We members of the Church Militant have to take the long view. This historical Reconquest lasts from the first promise of a Redeemer in Genesis 3:15 to the fulfilling of those words of the Angel to Saint John in the Apocalypse: “time shall be no longer” (Apoc. 10:6).
During that vast expanse of time, we will see little victories along the way, like Spain’s Reconquest (which only took 800 years!), like the conversion of nations, like the salvation of one soul at a time — but the ultimate victory happens in the end, when all things are subject to Christ the Conqueror (cf. Heb. 2:8) and He who must reign delivers His kingdom to the Father (cf. I Cor. 15:24-25). Then the number of the elect is filled, the demons and the damned are sealed up in hell, purgatory is emptied, and the saints are all endlessly adoring the Holy Trinity in Heaven.

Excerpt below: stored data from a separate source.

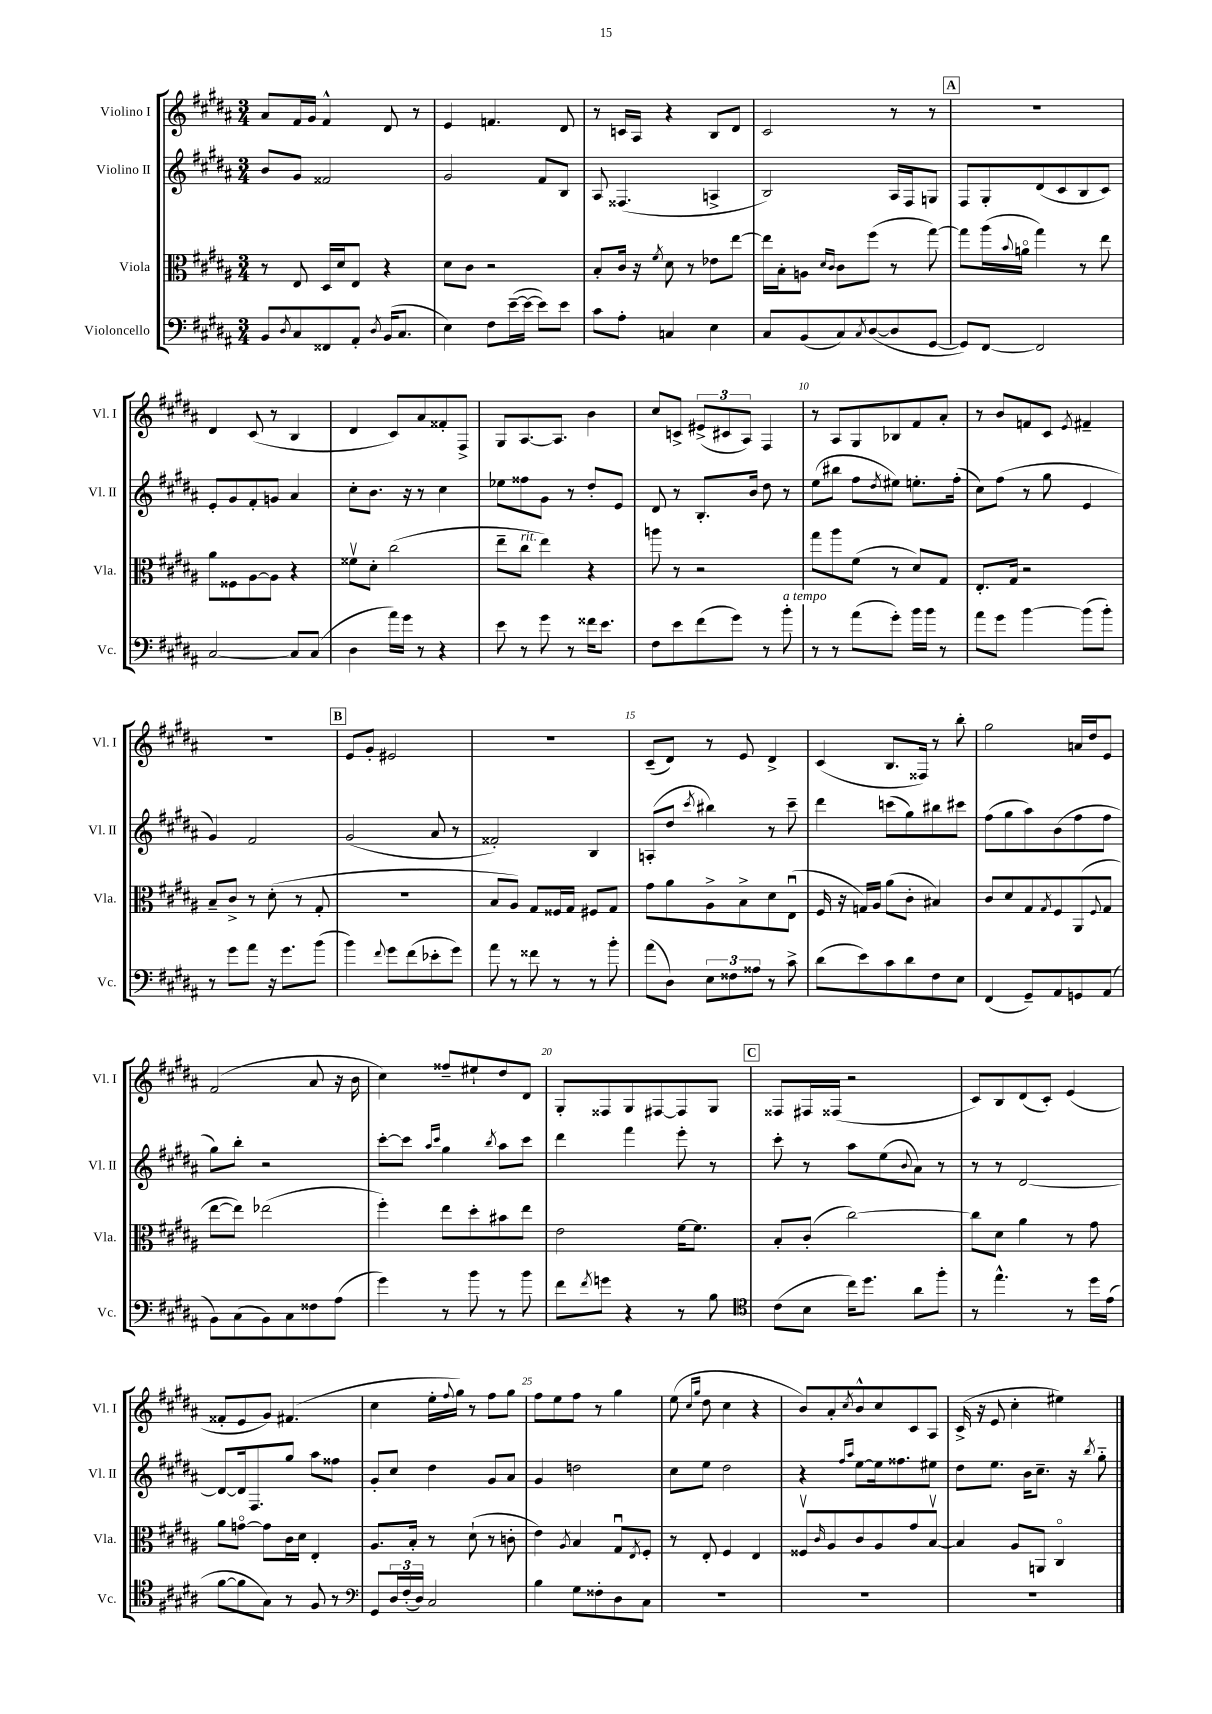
<<
\new StaffGroup <<
\new Staff = "s0" \with { instrumentName = "Violino I" shortInstrumentName = "Vl. I" } {
    \clef treble \key b \major \numericTimeSignature \time 3/4
    ais'8 fis'16 gis'16 fis'4-^ dis'8 r8 |
    e'4 f'4. dis'8 |
    r8 c'16 ais16 r4 b8 dis'8 |
    cis'2 r8 r8 |
    \mark \markup { \box "A" } R2. |
    dis'4 cis'8( r8 b4 |
    dis'4 cis'8) ais'8 fisis'8-. fis8-> |
    gis8 ais8.~ ais8. b'4 |
    cis''8 c'8-> \tuplet 3/2 { eis'8->( cis'8 ais8) } fis4 |
    r8 ais8 gis8 bes8 fis'8 ais'8-. |
    r8 b'8 f'8 cis'8 \acciaccatura { e'8 } fis'4-- |
    R2. |
    \mark \markup { \box "B" } e'8 gis'8-. eis'2 |
    R2. |
    cis'8--( dis'8) r8 e'8 dis'4-> |
    cis'4( b8. fisis16) r8 b''8-. |
    gis''2 a'16 dis''16 e'8 |
    fis'2( ais'8 r16 b'16 |
    cis''4) fisis''8-- eis''8-! dis''8 dis'8 |
    gis8-. fisis8 gis8 fis8~ fis8 gis8 |
    \mark \markup { \box "C" } fisis8 fis16 fisis16( r2 |
    cis'8) b8 dis'8( cis'8-.) e'4( |
    fisis'8-. e'8 gis'8) fis'4.( |
    cis''4 e''16-. \appoggiatura { fis''8 } gis''16) r8 fis''8 gis''8 |
    fis''8 e''8 fis''8 r8 gis''4 |
    e''8( \grace { cis''16 gis''16 } dis''8 cis''4 r4 |
    b'8) ais'8-. \acciaccatura { cis''8 } b'8-^ cis''8 cis'8 ais8 |
    cis'16->( r16 e'8 cis''4-. eis''4) \bar "|." |
}
\new Staff = "s1" \with { instrumentName = "Violino II" shortInstrumentName = "Vl. II" } {
    \clef treble \key b \major \numericTimeSignature \time 3/4
    b'8 gis'8 fisis'2 |
    gis'2 fis'8 b8 |
    ais8 fisis4.( a4-> |
    b2) ais16 fis16 g8 |
    \mark \markup { \box "A" } fis8 gis8-. dis'8( cis'8 b8 cis'8) |
    e'8-. gis'8 fis'8-. g'8 ais'4 |
    cis''8-. b'8. r16 r8 cis''4 |
    ees''8 fisis''8 gis'8 r8 dis''8-. e'8 |
    dis'8 r8 b8.-. b'16 dis''8 r8 |
    e''8( bis''8 fis''8 \acciaccatura { dis''8 } eis''8) e''8.-. fis''16-.( |
    cis''8) fis''8( r8 gis''8 e'4 |
    gis'4) fis'2 |
    \mark \markup { \box "B" } gis'2( ais'8 r8 |
    fisis'2-.) b4 |
    a8-.( dis''8 \acciaccatura { cis'''8 } bis''4) r8 cis'''8-- |
    dis'''4 c'''8( gis''8) bis''8 cis'''8 |
    fis''8( gis''8 ais''8) b'8( fis''8 fis''8 |
    gis''8) b''8-. r2 |
    cis'''8~-. cis'''8 \grace { ais''16 cis'''16 } gis''4 \acciaccatura { b''8 } ais''8 cis'''8 |
    dis'''4 fis'''4 e'''8-. r8 |
    \mark \markup { \box "C" } cis'''8-. r8 ais''8 e''8( \appoggiatura { b'8 } ais'8) r8 |
    r8 r8 dis'2~ |
    dis'8~ dis'16 fis8. gis''8 ais''8 fisis''8 |
    gis'8-. cis''8 dis''4 gis'8 ais'8 |
    gis'4 d''2 |
    cis''8 e''8 dis''2 |
    r4 \grace { fis''16 ais''16 } e''8~ e''16 fisis''8. eis''8 |
    dis''8 e''8. b'16 cis''8.-- r16 \acciaccatura { b''8 } gis''8-_ \bar "|." |
}
\new Staff = "s2" \with { instrumentName = "Viola" shortInstrumentName = "Vla." } {
    \clef alto \key b \major \numericTimeSignature \time 3/4
    r8 e8 dis16 dis'16 e8 r4 |
    dis'8 cis'8 r2 |
    b8-. cis'16 r16 \acciaccatura { fis'8 } dis'8 r8 ees'8 e''8~ |
    e''16 b16-. a8 \grace { dis'16 cis'16 } cis'8 fis''8( r8 gis''8~) |
    \mark \markup { \box "A" } gis''8 ais''16( \appoggiatura { b'8 } a'16\flageolet gis''4) r8 e''8 |
    ais'8 fisis8 ais8~ ais8 r4 |
    fisis'8\upbow dis'8-. cis''2( |
    e''8-- cis''8^\markup { \italic "rit." } e''4) r4 |
    a''8 r8 r2 |
    gis''8 ais''8 fis'8( r8 dis'8) gis8 |
    e8.-. gis16 r2 |
    b8-- cis'8-> r8 dis'8-.( r8 gis8-. |
    \mark \markup { \box "B" } r2. |
    b8 ais8) gis8 fisis16 gis16 fis8 gis8 |
    gis'8 ais'8 ais8-> b8-> dis'8 e8\downbow( |
    fis16 r16 g16) ais16 ais'8( cis'8-. bis4) |
    cis'8 dis'8 gis8 \acciaccatura { gis8 } fis8 ais,8( \appoggiatura { fis8 } gis8 |
    e''8~ e''8) ees''2( |
    fis''4-.) e''8 dis''8-. bis'8 e''8 |
    e'2 fis'16~ fis'8. |
    \mark \markup { \box "C" } b8-. cis'8-.( cis''2~) |
    cis''8 dis'8 ais'4 r8 gis'8 |
    ais'8 g'8~\flageolet g'8 cis'16 dis'16 e4-. |
    ais8. b16-. r8 dis'8-!( r8 c'8-. |
    e'4) \acciaccatura { ais8 } b4 gis8\downbow \acciaccatura { e8 } fis8-. |
    r8 e8-. fis4 e4 |
    fisis8\upbow \grace { cis'16 } ais8 cis'8 ais8 gis'8 b8~\upbow |
    b4 ais8 a,8 cis4\flageolet \bar "|." |
}
\new Staff = "s3" \with { instrumentName = "Violoncello" shortInstrumentName = "Vc." } {
    \clef bass \key b \major \numericTimeSignature \time 3/4
    b,8 \acciaccatura { dis8 } cis8 fisis,8 ais,8-. \acciaccatura { dis8 } b,16( cis8. |
    e4) fis8 e'16~--( e'16~ e'8) e'8 |
    cis'8 ais8-. c4 e4 |
    cis8 b,8( cis8) \acciaccatura { cis8 } dis8~( dis8 gis,8~ |
    \mark \markup { \box "A" } gis,8) fis,8~ fis,2 |
    cis2~ cis8 cis8( |
    dis4 ais'16) gis'16 r8 r4 |
    e'8 r8 gis'8 r8 fisis'16 e'8. |
    fis8 e'8 fis'8( gis'8) r8 b'8-.^\markup { \italic "a tempo" } |
    r8 r8 ais'8( gis'8-.) b'16 b'16 r8 |
    ais'8 gis'8 b'4~ b'8( b'8-.) |
    r8 gis'8 ais'8 r16 gis'8. b'8( |
    \mark \markup { \box "B" } b'4) \appoggiatura { fis'8 } gis'8 fis'8( ees'8-. gis'8) |
    ais'8 r8 fisis'8 r8 r8 b'8-. |
    ais'8( dis8) \tuplet 3/2 { e8 fisis8 aisis8 } r8 cis'8-> |
    dis'8( e'8) cis'8 dis'8 fis8 e8 |
    fis,4( gis,8--) ais,8 g,8 ais,8( |
    b,8) cis8( b,8) cis8 fisis8 ais8( |
    gis'4) r8 b'8 r8 b'8 |
    fis'8 \acciaccatura { fis'8 } g'8 r4 r8 b8 |
    \mark \markup { \box "C" } \clef tenor cis'8( b8 cis''16) dis''8. ais'8 fis''8-. |
    r8 e''4.-^ r8 dis''16 e'16( |
    fis'8~ fis'8 gis8) r8 fis8 r8 |
    \clef bass gis,8 \tuplet 3/2 { dis16 fis16-.( dis16) } cis2 |
    b4 gis8 fisis8-. dis8 cis8 |
    R2. |
    R2. |
    R2. \bar "|." |
}
>>
>>
\layout { \context { \Score \override BarNumber.break-visibility = ##(#f #t #t) barNumberVisibility = #(every-nth-bar-number-visible 5) } }
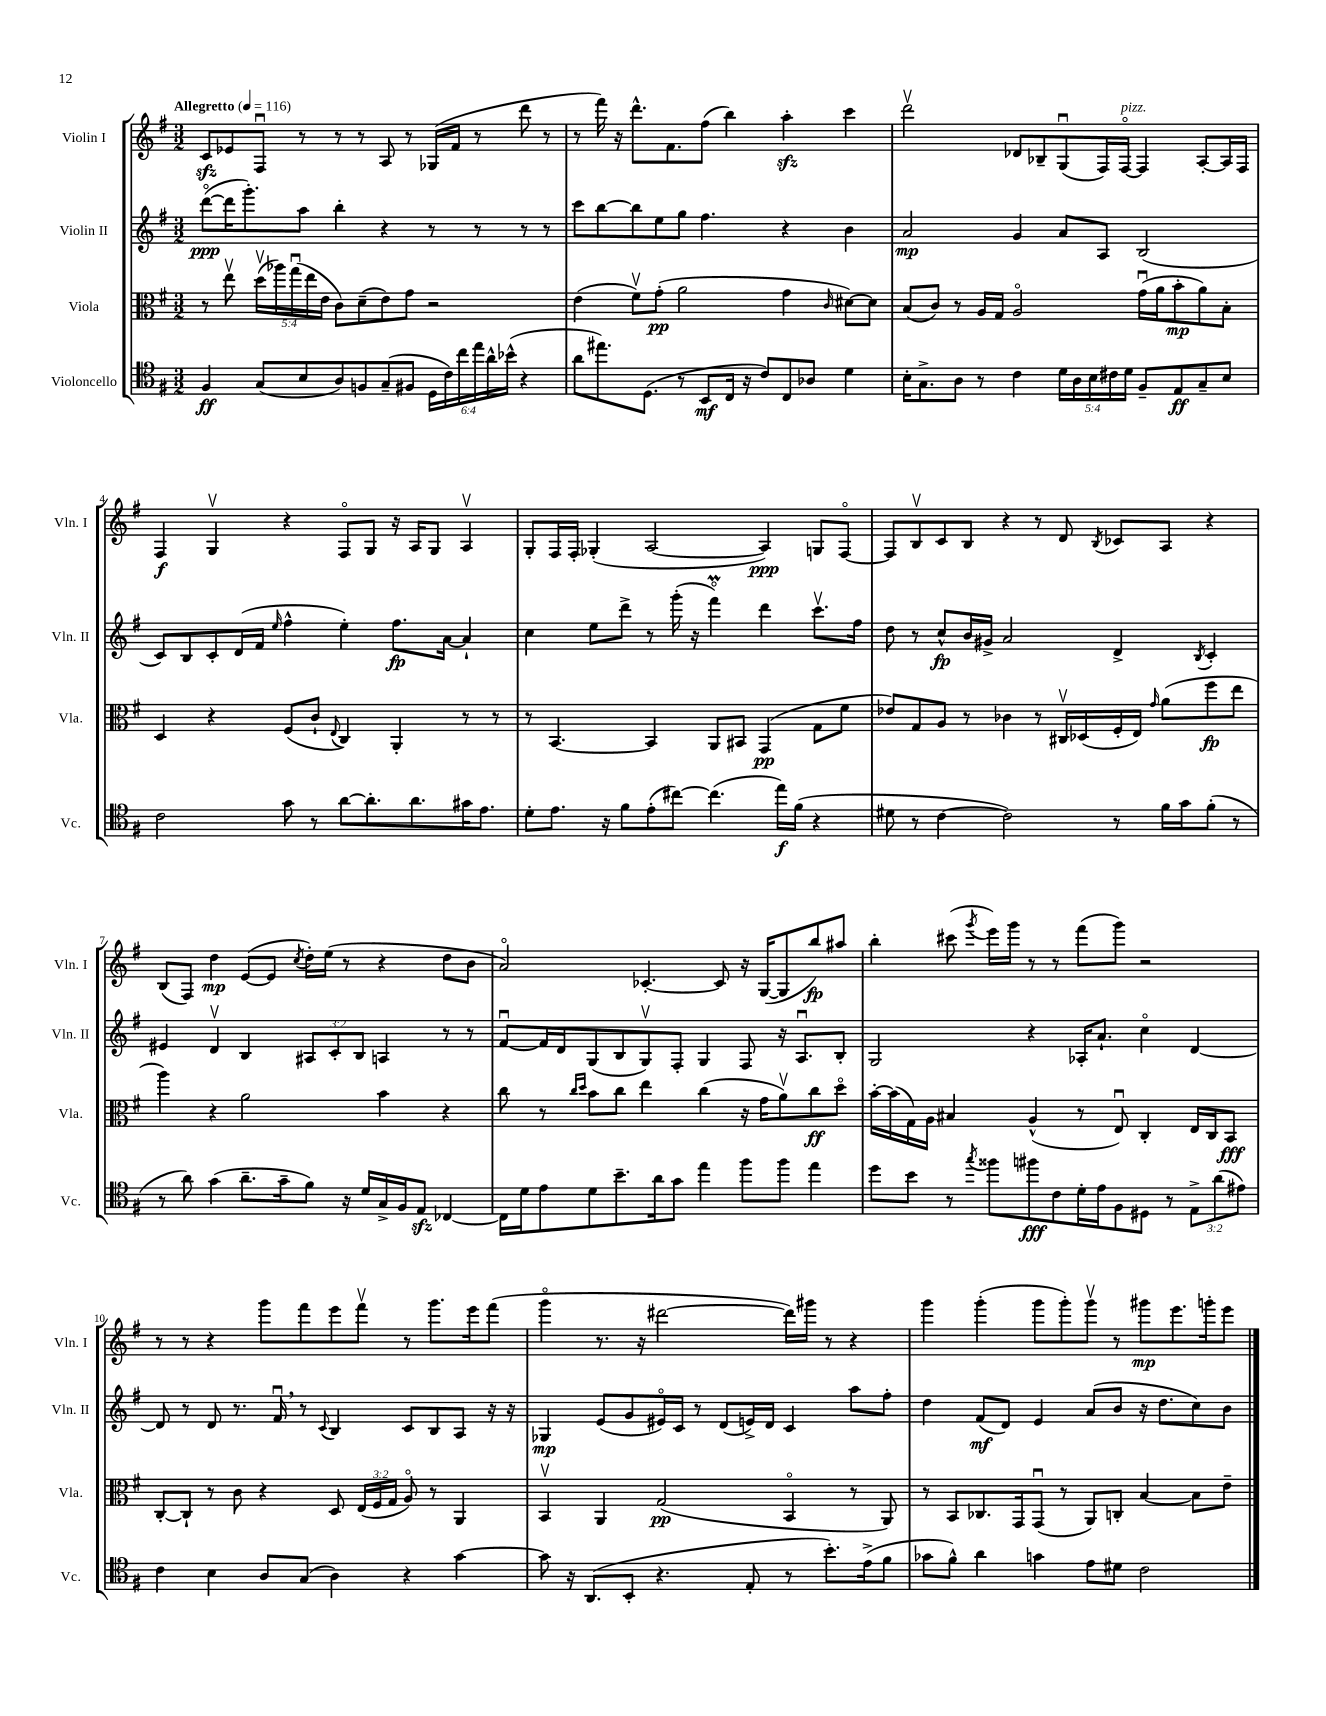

So, ladies and gentlemen, the Reconquest is a long haul, and we had better hunker down and steel ourselves for the combat: “But he that shall persevere to the end, he shall be saved” (Matt. 24:13).
In the meantime, we must do what is incumbent on us to assist Jesus Christ our King in His work of Reconquest. What does this entail? There is an awful lot! Orthodoxy must conquer heresy, Church unity must conquer schism, faith must conquer unbelief, virtue must conquer vice, grace must conquer sin and evil — at the order of the individual, the family, and society. Yes, even politics must be conquered for Our Lord Jesus Christ the King!
But what is the biggest Reconquest?
It is I — and you. Each of us can say, truly, I must be completely conquered by Jesus Christ, so that I may belong to him totally.
He will conquer us — ether willingly or unwillingly on our part. If willingly, we are saved; if not, we are damned.
I must be a willing accomplice with Our Lord — His ally — in my own reconquest. I must allow him to conquer me, but more than that: I must want it.